Zina, içki, hırsızlık ve benzeri suçlar, gizlenecek ve örtülecek cinsten suçlar değildir. Bunları işleyenlere uygulanan cezalar da açıktan tatbik edilir. Çünkü bunun caydırıcılığı vardır. Cezada aslolan da caydırıcılıktır. Böyle bir cezaya herkesin gözü önünde çarptırılan kimse, utanır, mahcup olur ve bir daha suç işlememeye karar verebilir. Bu cezalandırmaya şahit olanlar da bundan ibret alır, böyle bir duruma düşmek istemezler.

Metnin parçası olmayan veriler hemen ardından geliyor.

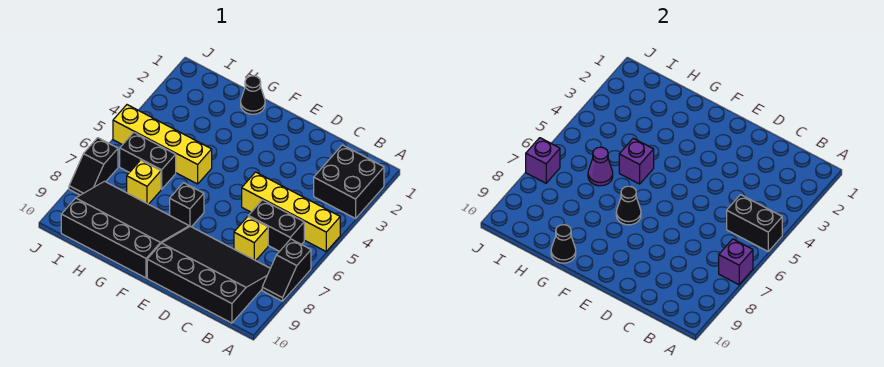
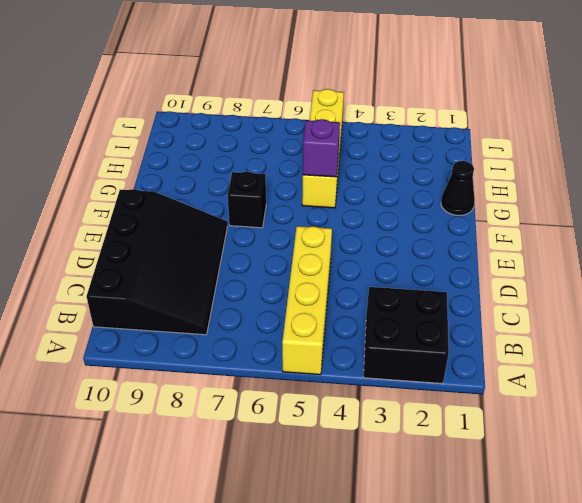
none -> black slope A7:A8 level 1 top 7
none -> black brick B6:C6 level 1
none -> yellow brick C7 level 1

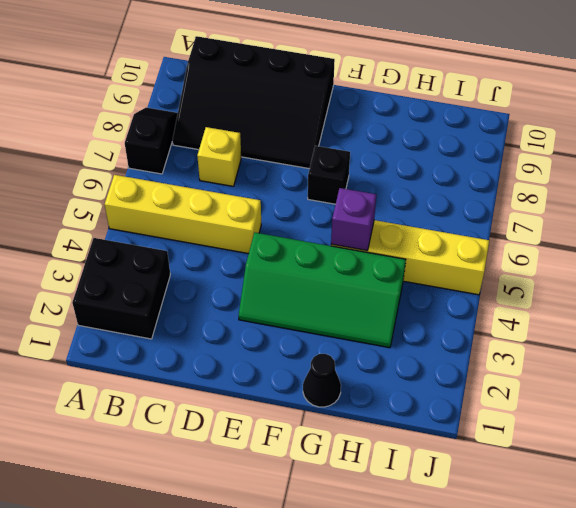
green slope E3:H4 level 1 top 4 -> none
none -> black brick B6:C6 level 1
none -> black slope F8:I10 level 1 top 10
none -> black brick H6:I6 level 1

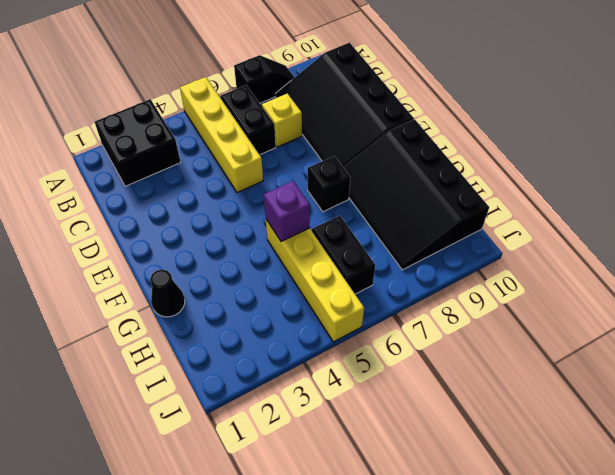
none -> yellow brick H7 level 1
none -> black slope J7:J8 level 1 top 7
none -> black brick A5:B5 level 2

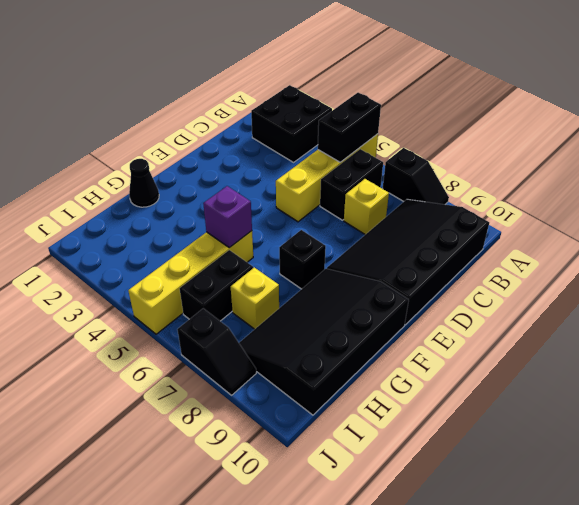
none -> purple brick A7 level 2
none -> black cone F7 level 2
none -> black cone G10 level 2

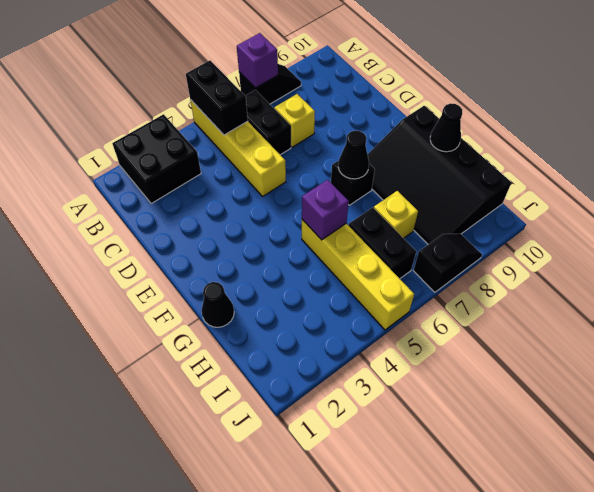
none -> black slope B8:E10 level 1 top 10
none -> purple cone H6 level 2
none -> purple brick J7 level 2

Peygamber Efendimiz, şarap içip kendisine had cezası uygulattığı bir kimseye, sahâbenin beddua etmesine, kötü söz söylemesine karşı çıkmış, izin vermemiştir. İşlediği bir suçtan dolayı cezalandırılan bir kimseyi, ayrıca sözle kınamayı ve ona hakaret edilmesini uygun görmemiştir. Çünkü bu davranış şefkat ve merhamete aykırıdır. İslâm’ın cezalarında bile merhametli bir yaklaşım vardır. Ayrıca bir mü’minin küçümsenmesine ve kınanmasına şeytan sevinir. Çünkü böyle bir hakarete uğrayan insan, topluma kızar, insanlarla alâkasını keser, şeytan da onu kolayca kandırır, kötülüklere sevkeder. Bu sebeplerle, suçluları toplumdan dışlamamak ve onlara merhametle yaklaşmak prensibimiz olmalıdır.
Hadisten Öğrendiklerimiz
- Şarap ve sarhoşluk veren şeyleri içmek haramdır.
- Şarap içene had cezası uygulanır. Bu cezayı uygulama yetkisi devlete aittir.
- Ceza uygulanan suçluya ayrıca kötü söz söylemek, beddua ve hakaret etmek caiz değildir.
- Peygamber Efendimiz, suçlulara şefkat ve merhamet göstermiş, bizlere de böyle davranmayı emretmiştir.